Dengan usaha rekayasa reservoir berkesinambungan artinya secara terus menerus meningkatkan prosentase recoverable reserve, saat ini Lapangan Daqing masih mampu berproduksi sekitar 1 juta barel per hari.
Dengan demikian, peningkatan kegiatan eksplorasi di lapangan-lapangan lama dengan teknologi baru, di blok–blok migas frontier dengan teknologi lama dan teknologi baru, akan mampu meningkatkan penemuan cadangan migas baru.

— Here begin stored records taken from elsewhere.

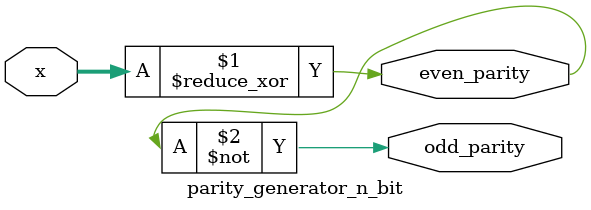
<source format=v>
module parity_generator_n_bit(x, even_parity, odd_parity);
    parameter N = 9;
    input [N-1:0] x;
    output even_parity, odd_parity;

    assign even_parity = ^x;
    assign odd_parity = ~even_parity;
endmodule

</source>
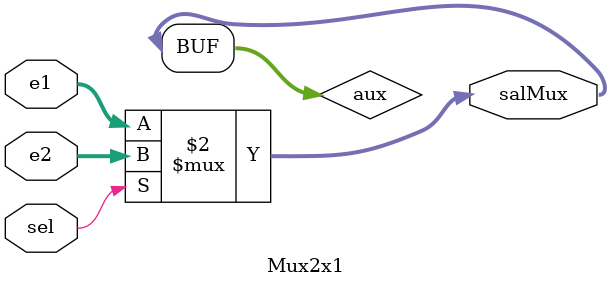
<source format=v>
module Mux2x1 (
    input [31:0] e1,
    input [31:0] e2,
    input wire sel,
    output [31:0] salMux
);

reg [31:0] aux;

always @(*) begin
    aux = (sel) ? e2 : e1;
end

assign salMux = aux;

    
endmodule
</source>
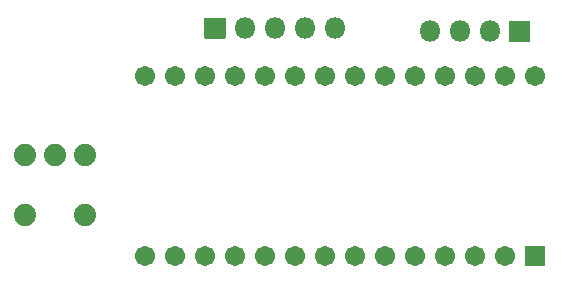
<source format=gbr>
G04 #@! TF.GenerationSoftware,KiCad,Pcbnew,(5.1.9-0-10_14)*
G04 #@! TF.CreationDate,2021-07-01T12:37:05-04:00*
G04 #@! TF.ProjectId,ebike_LED,6562696b-655f-44c4-9544-2e6b69636164,rev?*
G04 #@! TF.SameCoordinates,Original*
G04 #@! TF.FileFunction,Soldermask,Top*
G04 #@! TF.FilePolarity,Negative*
%FSLAX46Y46*%
G04 Gerber Fmt 4.6, Leading zero omitted, Abs format (unit mm)*
G04 Created by KiCad (PCBNEW (5.1.9-0-10_14)) date 2021-07-01 12:37:05*
%MOMM*%
%LPD*%
G01*
G04 APERTURE LIST*
%ADD10C,1.880000*%
%ADD11O,1.802000X1.802000*%
%ADD12C,1.702000*%
G04 APERTURE END LIST*
D10*
X35325000Y-51818000D03*
X40405000Y-51818000D03*
X35325000Y-46738000D03*
X37865000Y-46738000D03*
X40405000Y-46738000D03*
D11*
X61595000Y-36040000D03*
X59055000Y-36040000D03*
X56515000Y-36040000D03*
X53975000Y-36040000D03*
G36*
G01*
X52285000Y-36941000D02*
X50585000Y-36941000D01*
G75*
G02*
X50534000Y-36890000I0J51000D01*
G01*
X50534000Y-35190000D01*
G75*
G02*
X50585000Y-35139000I51000J0D01*
G01*
X52285000Y-35139000D01*
G75*
G02*
X52336000Y-35190000I0J-51000D01*
G01*
X52336000Y-36890000D01*
G75*
G02*
X52285000Y-36941000I-51000J0D01*
G01*
G37*
G36*
G01*
X79381000Y-54490000D02*
X79381000Y-56090000D01*
G75*
G02*
X79330000Y-56141000I-51000J0D01*
G01*
X77730000Y-56141000D01*
G75*
G02*
X77679000Y-56090000I0J51000D01*
G01*
X77679000Y-54490000D01*
G75*
G02*
X77730000Y-54439000I51000J0D01*
G01*
X79330000Y-54439000D01*
G75*
G02*
X79381000Y-54490000I0J-51000D01*
G01*
G37*
D12*
X75990000Y-55290000D03*
X73450000Y-55290000D03*
X70910000Y-55290000D03*
X68370000Y-55290000D03*
X65830000Y-55290000D03*
X63290000Y-55290000D03*
X60750000Y-55290000D03*
X58210000Y-55290000D03*
X55670000Y-55290000D03*
X53130000Y-55290000D03*
X50590000Y-55290000D03*
X48050000Y-55290000D03*
X78530000Y-40050000D03*
X75990000Y-40050000D03*
X73450000Y-40050000D03*
X70910000Y-40050000D03*
X68370000Y-40050000D03*
X65830000Y-40050000D03*
X63290000Y-40050000D03*
X60750000Y-40050000D03*
X58210000Y-40050000D03*
X55670000Y-40050000D03*
X53130000Y-40050000D03*
X50590000Y-40050000D03*
X48050000Y-40050000D03*
X45510000Y-55290000D03*
X45510000Y-40050000D03*
D11*
X69621400Y-36296600D03*
X72161400Y-36296600D03*
X74701400Y-36296600D03*
G36*
G01*
X76391400Y-35395600D02*
X78091400Y-35395600D01*
G75*
G02*
X78142400Y-35446600I0J-51000D01*
G01*
X78142400Y-37146600D01*
G75*
G02*
X78091400Y-37197600I-51000J0D01*
G01*
X76391400Y-37197600D01*
G75*
G02*
X76340400Y-37146600I0J51000D01*
G01*
X76340400Y-35446600D01*
G75*
G02*
X76391400Y-35395600I51000J0D01*
G01*
G37*
M02*

</source>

Rekayasa reservoir di lapangan–lapangan minyak eksisting akan mampu meningkatkan cadangan minyak terambil dalam rangka meningkatkan produksi minyak nasional, tentunya kedua hal ini akan berjalan dengan didukung oleh aturan–aturan birokrasi dan proses-proses perizinan yang tidak membebani dan prosesnya yang singkat.
Oleh : Haposan Napitupulu, Ph.D*
*Penulis adalah praktisi migas dan mantan Deputi Perencanaan BP Migas
Penerapan EOR diberbagai lapangan adalah cara relative rendah resiko dan mudah untuk meningkatkan cadangan terbukti negara. EOR dilakukan pada lapangan yang minyaknya telah terbukti ada, tinggal memilih metode yang tepat untuk meningkatkan perolehan cadangan. Ditingkat study dan pilot jangan terlalu banyak pembuat keputusan, skkmigas, turut campur biarlah domain teknologi, study merupakan domain operator yang lebih banyak tahu dan mengenal lapangan. Malah harus mendorong pelaku bisnis bersedia mencobanya. Scheme pengembangan EOR dilakukan terintegrasi sambil mengembangkan teknologi yang terkait.